Try it:
Your task is to return the line containing "Spec: line order" and each line after it through the end of the entries, exactly, with no other lines.

┌──

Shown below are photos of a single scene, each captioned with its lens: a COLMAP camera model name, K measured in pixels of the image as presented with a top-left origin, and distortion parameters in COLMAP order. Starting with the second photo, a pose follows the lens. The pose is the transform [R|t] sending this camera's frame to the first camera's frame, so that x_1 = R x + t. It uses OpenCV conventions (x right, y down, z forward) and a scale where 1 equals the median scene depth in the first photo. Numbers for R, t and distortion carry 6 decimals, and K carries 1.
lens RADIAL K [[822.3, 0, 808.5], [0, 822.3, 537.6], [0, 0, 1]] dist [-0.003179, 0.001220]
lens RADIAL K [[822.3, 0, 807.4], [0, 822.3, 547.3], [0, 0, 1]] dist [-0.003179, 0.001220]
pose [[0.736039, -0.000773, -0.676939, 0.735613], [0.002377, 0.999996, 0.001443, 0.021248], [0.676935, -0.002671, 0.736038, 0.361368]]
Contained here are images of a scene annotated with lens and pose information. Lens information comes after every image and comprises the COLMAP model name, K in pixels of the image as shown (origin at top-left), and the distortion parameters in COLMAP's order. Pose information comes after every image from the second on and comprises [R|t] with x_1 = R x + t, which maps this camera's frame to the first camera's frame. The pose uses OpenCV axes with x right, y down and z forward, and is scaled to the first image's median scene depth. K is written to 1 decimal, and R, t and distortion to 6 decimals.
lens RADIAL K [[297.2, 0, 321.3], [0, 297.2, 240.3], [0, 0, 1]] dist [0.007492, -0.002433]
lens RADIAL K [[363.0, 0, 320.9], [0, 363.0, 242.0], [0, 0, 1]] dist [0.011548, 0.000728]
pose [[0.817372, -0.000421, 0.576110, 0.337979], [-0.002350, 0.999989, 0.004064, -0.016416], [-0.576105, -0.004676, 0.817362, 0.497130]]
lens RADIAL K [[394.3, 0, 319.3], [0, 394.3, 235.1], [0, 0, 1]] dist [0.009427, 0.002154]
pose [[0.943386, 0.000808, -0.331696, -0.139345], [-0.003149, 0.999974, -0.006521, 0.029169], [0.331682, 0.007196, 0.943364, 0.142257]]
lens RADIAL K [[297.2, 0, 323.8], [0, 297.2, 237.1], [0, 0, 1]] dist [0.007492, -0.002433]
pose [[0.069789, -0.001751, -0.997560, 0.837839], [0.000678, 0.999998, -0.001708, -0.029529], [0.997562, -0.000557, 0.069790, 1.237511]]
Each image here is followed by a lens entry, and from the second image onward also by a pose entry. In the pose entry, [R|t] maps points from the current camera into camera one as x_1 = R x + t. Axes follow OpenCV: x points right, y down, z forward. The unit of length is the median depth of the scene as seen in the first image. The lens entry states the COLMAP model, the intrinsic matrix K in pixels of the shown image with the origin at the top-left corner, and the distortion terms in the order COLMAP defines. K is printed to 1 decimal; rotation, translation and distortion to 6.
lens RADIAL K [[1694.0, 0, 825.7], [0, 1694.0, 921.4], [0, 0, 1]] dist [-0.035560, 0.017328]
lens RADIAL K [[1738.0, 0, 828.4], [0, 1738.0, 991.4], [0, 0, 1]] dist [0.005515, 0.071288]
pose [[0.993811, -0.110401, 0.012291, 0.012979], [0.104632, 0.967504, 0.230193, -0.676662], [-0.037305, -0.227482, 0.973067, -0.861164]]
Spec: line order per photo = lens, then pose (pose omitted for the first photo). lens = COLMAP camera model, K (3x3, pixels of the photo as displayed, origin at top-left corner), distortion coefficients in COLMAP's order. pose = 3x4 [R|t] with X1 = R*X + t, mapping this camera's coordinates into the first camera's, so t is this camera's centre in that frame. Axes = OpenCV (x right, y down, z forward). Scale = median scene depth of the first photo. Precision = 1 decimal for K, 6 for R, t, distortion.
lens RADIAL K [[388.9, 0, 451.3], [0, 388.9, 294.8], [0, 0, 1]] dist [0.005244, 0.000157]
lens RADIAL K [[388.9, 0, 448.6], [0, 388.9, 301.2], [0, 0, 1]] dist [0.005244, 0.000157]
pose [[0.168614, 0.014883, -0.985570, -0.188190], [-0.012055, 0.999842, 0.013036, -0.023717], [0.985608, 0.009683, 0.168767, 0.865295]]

└──

Expected answer:
Spec: line order per photo = lens, then pose (pose omitted for the first photo). lens = COLMAP camera model, K (3x3, pixels of the photo as displayed, origin at top-left corner), distortion coefficients in COLMAP's order. pose = 3x4 [R|t] with X1 = R*X + t, mapping this camera's coordinates into the first camera's, so t is this camera's centre in that frame. Axes = OpenCV (x right, y down, z forward). Scale = median scene depth of the first photo. Precision = 1 decimal for K, 6 for R, t, distortion.
lens RADIAL K [[388.9, 0, 451.3], [0, 388.9, 294.8], [0, 0, 1]] dist [0.005244, 0.000157]
lens RADIAL K [[388.9, 0, 448.6], [0, 388.9, 301.2], [0, 0, 1]] dist [0.005244, 0.000157]
pose [[0.168614, 0.014883, -0.985570, -0.188190], [-0.012055, 0.999842, 0.013036, -0.023717], [0.985608, 0.009683, 0.168767, 0.865295]]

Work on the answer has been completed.